Probability of flopping a royal flush

Question

I have no stats training, so I am asking if I am attacking this simple statistical problem correctly.

What are the chances of flopping a royal flush in Texas hold’em?

My attempt: The first card dealt to the player must be either a $10,J,Q,K,$ or $A$, any suit. So the probability of the first card deal would be $\frac{5}{13}$. Then the second card dealt to the player must be the same suit, and one of the values mentioned above, meaning the probability is $\frac{4}{51}$. It follows that the next three cards on the flop must be the three remaining cards needed to complete the royal flush, with probabilities: $(\frac{3}{50})(\frac{2}{49})(\frac{1}{48})$. Therefore I believe the odds of flopping a royal flush is: $\frac{5!}{13\cdot 51\cdot 50\cdot 49\cdot 48}$

I would think that this probability would be independent of how many players are in the game. The odds of the deck the be stacked in the perfect way according to how many players there are to give you the royal flush on the flop seem to be the same.
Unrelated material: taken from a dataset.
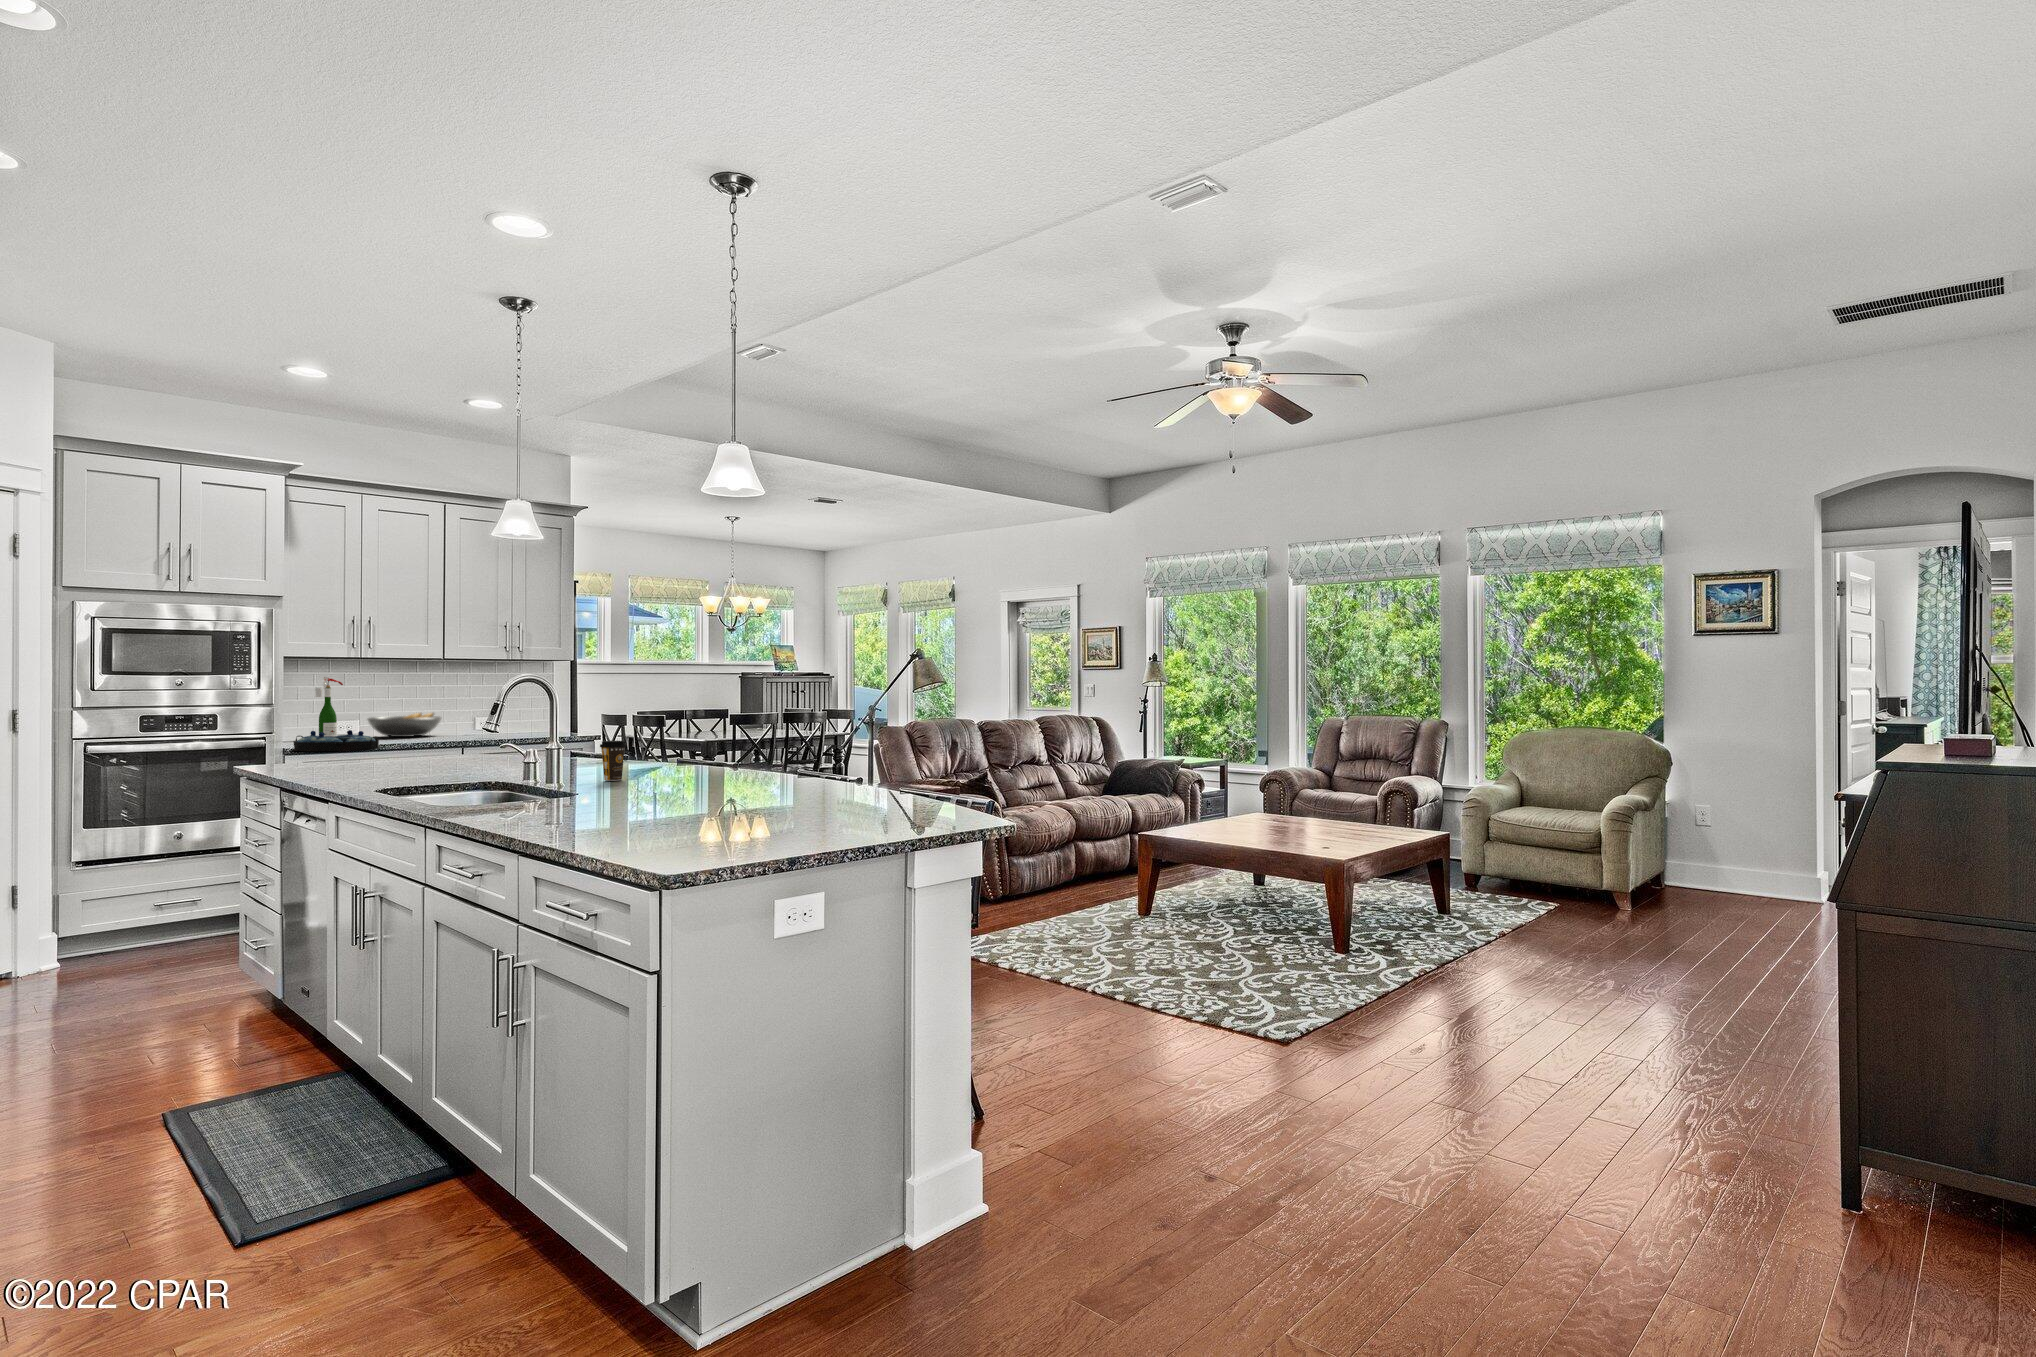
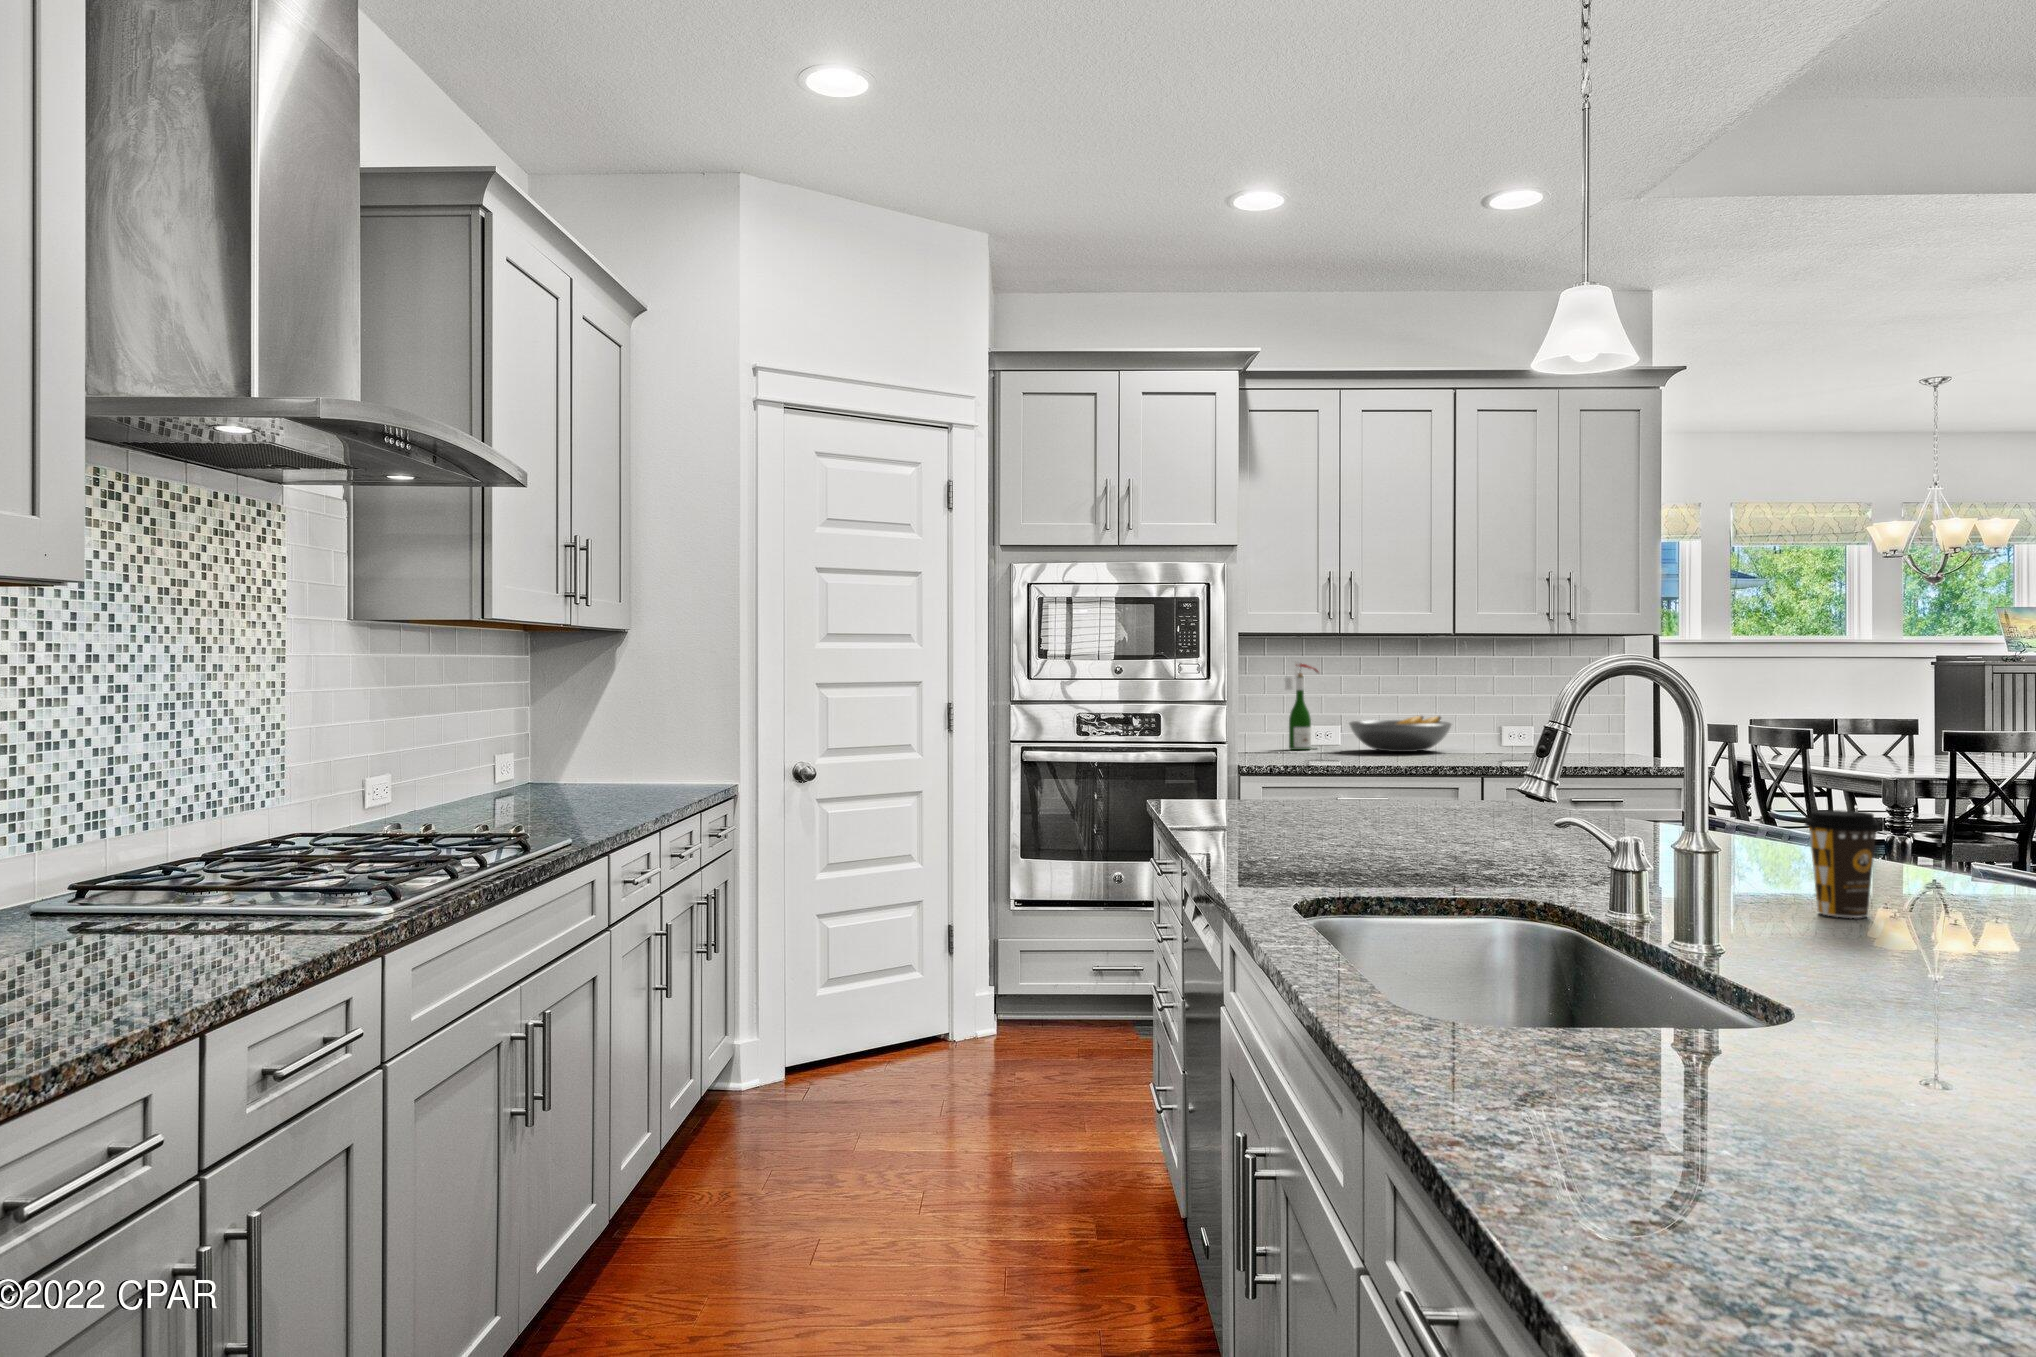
serving tray: present [293,730,380,751] -> none [1243,741,1358,774]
Have I made any mistakes? Thanks in advance.

Answer 1

You are correct.

$\dfrac {5!} {(13 \cdot 51 \cdot 50 \cdot 49 \cdot 48)} = \dfrac {1}{13} \cdot \dfrac {5 \cdot 4 \cdot 3 \cdot 2 \cdot 1}{51 \cdot 50 \cdot 49 \cdot 48} = \dfrac {52}{13} \dfrac {5 \cdot 4 \cdot 3 \cdot 2 \cdot 1}{51 \cdot 50 \cdot 49 \cdot 48} = \dfrac {4}{C(52,5)} = \dfrac {C(4, 1)} {C(52, 5)} = 0.000001539.$

Most of the time, you'll see the probability in terms of the binomial coefficients, $C(n, k)$.